Please answer these questions from the breakup post:
1. How long has it been since the breakup?
2. Which dating site has the writer been on for a few months?
3. On anniversaries, what does the person who replied make sure to be?
--- start Selected text ---
I am so disappointed in myself today. Today was to be 3 years (we have been broken up for 5 mo's with LC the whole time except one 2 wk stint). I knew it yesterday and felt really ok about it, and in email exchanges, even had the gall to end with Happy Groundhog Day tomorrow, knowing full well he'd get my smart aleck comment/reference to our anniversary. He still emailed me a few times today at work.

 

I'm not one to place much importance on 'special days' so much, but somehow, on the way home for work, I just got really really sad and started missing him like crazy. Of course, as luck would have it, I happened to drive by the place where we had our first date (en route to an errand) and that Ingrid Michealson song came on, which was special to us.

 

I've been doing alright. I've been on match.com for a few months and gone on several dates. My life is chock full of fun stuff, but as most everyone else on LS, I feel empty and sad still that I am not partaking in 'couple' stuff.

 

Ugh. And I know he still has feelings for me (bc of some of his actions), but he's so calculated in his manner/rsponses. So frustrating!

Posted

Yeah, I know what you mean. I feel especially sad and empty on those anniversaries and on those days I make sure that I am especially busy.
--- end Selected text ---
--- start Dataset content ---
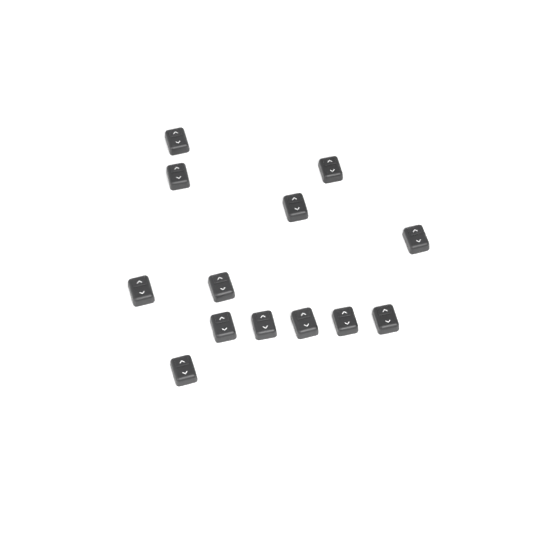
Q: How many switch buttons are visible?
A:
--- end Dataset content ---
◆ **Answer to this task**:
1. Five months.
2. Match.com.
3. Especially busy.